Eclats de rire, et là j'ai trouvé. Un texte sur ma soeur, parce qu'elle le mérite quand même pas mal, et en passant, un peu sur mes frères aussi. (Et on garde l'idée de la musique intello pour quand j'aurai envie de m'éclater sur un punching ball). D'ailleurs, je sais pas pourquoi j'y ai pas pensé plus tôt! Elle m'a offert une filleule; le minimum, c'est quand même de lui offrir un texte, non? Bon elle est allée s'exiler en Bretagne avec un supporter de l'OM, mais je vais pas lui en tenir rigueur... Bon elle lit Harry Potter dans le texte, mais il faut de tout pour faire un monde! Bon elle est beaucoup plus belle que moi, mais je lui en veux pas trop: mes nichons sont plus gros que les siens (c'est dire si les siens... bref!). Bon elle a un bébé génial, et là je suis folle de jalousie. Non pas que mes bébés à moi ne soient pas géniaux, c'est juste qu'il n'existent pas encore. Mais j'arrive même pas à la détester pour ça!
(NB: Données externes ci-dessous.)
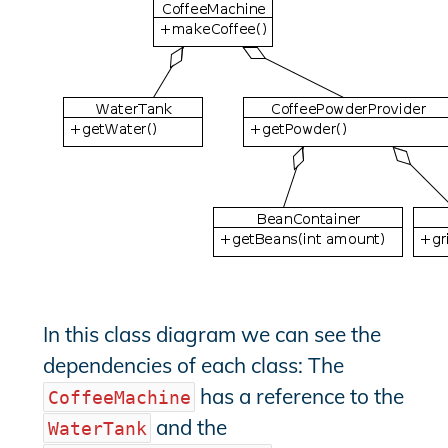
In this class diagram we can see the
dependencies of each class: The
has a reference to the
CoffeeMachine
and the
WaterTank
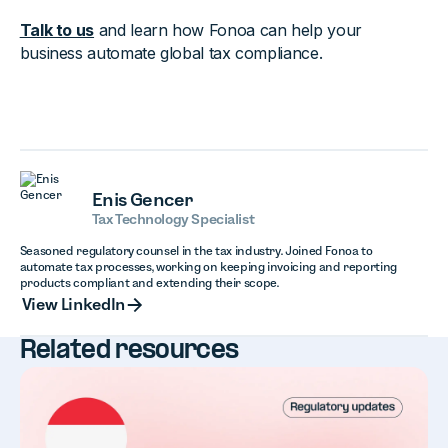
Talk to us
and learn how Fonoa can help your
business automate global tax compliance.
Enis Gencer
Tax Technology Specialist
Seasoned regulatory counsel in the tax industry. Joined Fonoa to
automate tax processes, working on keeping invoicing and reporting
products compliant and extending their scope.
View LinkedIn
View LinkedIn
Related resources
Théoriquement, ses frères et soeurs, on ne les choisit pas. Comme l'a dit si joliment Laurent au mariage de Nicolas, "un frère joue un rôle qu'il n'a pas choisi de jouer et auquel il est condamné, et pour moi, la pénitence est infiniment douce". On est quatre, il en manque un mais quatre c'est déjà beaucoup, ça pourrait être difficile, pourtant je dois admettre que nous quatre, ça fonctionne. On s'aime un peu au-delà du reste, enfin je crois. On est contents de se retrouver, mais on n'a même pas besoin de se voir pour savoir qu'on est là. C'est une certitude rassurante, immuable et éternelle. Et vraiment j'aimerais en dire plus, mais ça serait trop long et je veux pas tomber dans la déclaration d'amour! (Trop tard?) C'est de toute façon un texte qui ne va pas t'intéresser, qui n'est même pas méchant, même pas marrant, t'auras même pas envie de me laisser un commentaire... Ben comme d'habitude, si t'es pas content, "la maison vous recommande easyjet, aller simple pour la Grèce, pour aller refaire une beauté à votre popotin". Pendant ce temps-là, laisse-moi, pour une fois au moins, dire du bien de quelque chose. Tant pis si ça fait tache dans le décor, t'inquiète pas, va! Je trouverai bien quelqu'un à insulter dans mon prochain texte. Aujourd'hui je fais une pause Kit-Cath.